From Bad News: The Decline of Reporting, the Business of News, and the Danger to Us All by Tom Fenton

Here's a startling example of how more news stories about bin Laden and al Qaeda might have made a difference. Shortly after he arrived in America, Mohammed Atta, the man we now believe to have been the ringleader of the 9/11 attacks, went to an unsuspecting Department of Agriculture loan officer in Florida and tried to get a loan for what he described as crop dusting. He told the loan officer, one Johnell Bryant, that he wanted to finance a twin-engine, six passenger aircraft, take out the seats, and fit it with a chemical tank that would fill every square inch except where the pilot would sit. Bryant thought the idea was impractical and rejected the application. Atta then turned his attention to an aerial photo of Washington on the wall of her office, pulled out a wad of money, and tried to buy it. He asked her to point out the White House and the Pentagon, and asked her how America would like it if another country destroyed Washington and some of the monuments in it, just as the cities in his country had been destroyed. And here's the amazing part: In the course of their conversation, Atta inquired if the loan officer had heard of an organization overseas of people dissillusioned with their governments; that group, he told her, was called al Qaeda. He also mentioned the name Osama bin Laden, and promised that bin Laden would some day be known as the "world's greatest leader."

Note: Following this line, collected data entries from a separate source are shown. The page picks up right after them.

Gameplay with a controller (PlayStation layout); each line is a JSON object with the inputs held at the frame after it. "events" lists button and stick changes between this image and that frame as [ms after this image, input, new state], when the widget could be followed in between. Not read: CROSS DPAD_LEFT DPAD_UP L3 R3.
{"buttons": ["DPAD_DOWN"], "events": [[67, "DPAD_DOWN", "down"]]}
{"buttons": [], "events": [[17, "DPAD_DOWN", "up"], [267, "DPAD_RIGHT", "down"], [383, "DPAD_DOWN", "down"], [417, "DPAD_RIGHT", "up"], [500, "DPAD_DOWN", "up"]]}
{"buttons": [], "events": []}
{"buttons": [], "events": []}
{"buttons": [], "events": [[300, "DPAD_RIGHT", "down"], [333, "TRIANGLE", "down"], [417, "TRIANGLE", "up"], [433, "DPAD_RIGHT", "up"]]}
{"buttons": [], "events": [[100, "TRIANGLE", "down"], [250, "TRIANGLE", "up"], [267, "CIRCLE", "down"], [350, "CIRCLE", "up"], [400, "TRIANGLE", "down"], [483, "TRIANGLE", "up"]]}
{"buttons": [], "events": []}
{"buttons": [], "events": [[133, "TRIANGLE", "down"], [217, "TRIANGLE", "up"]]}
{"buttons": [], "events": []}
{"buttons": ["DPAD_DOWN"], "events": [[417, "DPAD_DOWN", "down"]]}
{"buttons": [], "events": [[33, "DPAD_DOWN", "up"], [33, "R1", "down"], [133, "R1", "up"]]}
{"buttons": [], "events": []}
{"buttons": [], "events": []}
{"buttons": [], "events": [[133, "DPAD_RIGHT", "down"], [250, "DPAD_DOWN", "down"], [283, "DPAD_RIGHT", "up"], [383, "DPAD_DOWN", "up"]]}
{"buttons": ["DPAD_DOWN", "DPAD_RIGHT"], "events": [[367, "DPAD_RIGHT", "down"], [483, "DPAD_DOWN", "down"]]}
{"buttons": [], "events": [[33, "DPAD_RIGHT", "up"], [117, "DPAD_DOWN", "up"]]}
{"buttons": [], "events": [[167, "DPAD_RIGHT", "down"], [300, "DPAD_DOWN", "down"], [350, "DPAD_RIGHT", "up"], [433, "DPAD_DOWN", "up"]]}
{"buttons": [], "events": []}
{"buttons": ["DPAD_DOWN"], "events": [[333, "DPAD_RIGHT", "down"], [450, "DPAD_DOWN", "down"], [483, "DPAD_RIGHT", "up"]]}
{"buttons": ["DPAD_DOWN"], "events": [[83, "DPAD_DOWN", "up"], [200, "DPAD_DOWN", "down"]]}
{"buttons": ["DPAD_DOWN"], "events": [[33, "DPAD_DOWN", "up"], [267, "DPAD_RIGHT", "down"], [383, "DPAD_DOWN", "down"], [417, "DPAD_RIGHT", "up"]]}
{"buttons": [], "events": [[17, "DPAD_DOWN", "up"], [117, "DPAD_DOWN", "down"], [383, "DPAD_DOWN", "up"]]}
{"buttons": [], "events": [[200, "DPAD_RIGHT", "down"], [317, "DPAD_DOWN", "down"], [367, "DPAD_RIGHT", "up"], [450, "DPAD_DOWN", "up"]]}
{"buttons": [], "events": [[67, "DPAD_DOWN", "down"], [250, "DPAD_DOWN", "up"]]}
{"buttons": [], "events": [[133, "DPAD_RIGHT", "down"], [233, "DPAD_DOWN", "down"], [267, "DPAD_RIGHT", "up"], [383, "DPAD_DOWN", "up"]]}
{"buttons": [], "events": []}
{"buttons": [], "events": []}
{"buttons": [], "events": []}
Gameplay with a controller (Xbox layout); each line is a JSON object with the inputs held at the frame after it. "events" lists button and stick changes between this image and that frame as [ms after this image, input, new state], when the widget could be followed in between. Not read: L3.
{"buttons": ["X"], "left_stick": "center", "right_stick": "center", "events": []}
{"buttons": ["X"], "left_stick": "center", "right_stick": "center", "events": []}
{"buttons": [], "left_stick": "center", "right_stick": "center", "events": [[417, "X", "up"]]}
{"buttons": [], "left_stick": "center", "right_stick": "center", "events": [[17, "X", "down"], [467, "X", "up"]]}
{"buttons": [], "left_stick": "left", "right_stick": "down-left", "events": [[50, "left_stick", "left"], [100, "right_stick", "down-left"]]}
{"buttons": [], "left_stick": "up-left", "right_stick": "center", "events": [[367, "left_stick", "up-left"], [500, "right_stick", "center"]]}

All of this took place four months before 9/11. but none of this rang a bell with Bryant, for al Qaeda or bin Laden were going nearly unmentioned by the mass media at the time.
Imagine if we had a mass media that pursued stories relevant to the functioning of democracy with the tenacity that it pursues stories that do not. Imagine if the media was as interested in Cheney's dissapeared e-mails as it was the vagina of Britney Spears. Imagine if the media pursued the story of a conspiracy to fraud the nation into war with the tenacity that it stalks celebrities and their children. Imagine if the press followed a bipartisan effort to perpetuate a "constitutional crisis" as obsessively as it follows up on celebrity deaths. Imagine if the media was as interested in where the presidential candidates stand on one of the most massive (and illegal) civil liberty violation in the nation's history as they are in endlessly discussing bickering between candidates. Imagine if we had a media that devoted as much time as it does to telling us who Linsday Lohan is dating in rehab to informing us that we have a broken government.

Addendum (5/31/08): Since posting this a significant flaw in the Bryant/Atta incident cited by Fenton has come to my attention.

5 comments:

NAL said...

Britney's vagina, celebrities and their children, celebrity deaths, Linsday[sic] Lohan; the reason the MSM devotes the resources to these stories is: ratings, and paper/magazine sales. We have met the problem and the problem is us. At least, in part.

Anonymous said...

You forgot the link to Britney's hoo-hoo.

Hume's Ghost said...

"You forgot the link to Britney's hoo-hoo."

I didn't want to traumatize anyone.

Alan said...

Wow. I had not seen Bryant's account of his meeting with Atta before and had not realized that Atta was so blatant about Bin Laden and al Qaeda.

I wrote about Fenton's book and the media's failures on my weak attempt at a (now defunct) blog back in 2005.

What you do not explicitly point out in your post is that Fenton repeatedly tried to get CBS to investigate and interview Bin Laden, but CBS executives continually rejected the idea. CBS saw the story as of "no interest" to the viewers. As if a story's importance should be determined by viewer interest. Sad.

Hume's Ghost said...

Yeah, right after the section I quoted Fenton goes on to explain how journalists who covered that beat were aware that there was an impending danger. Kinda shoots the "nobody saw it coming" canard out of the water.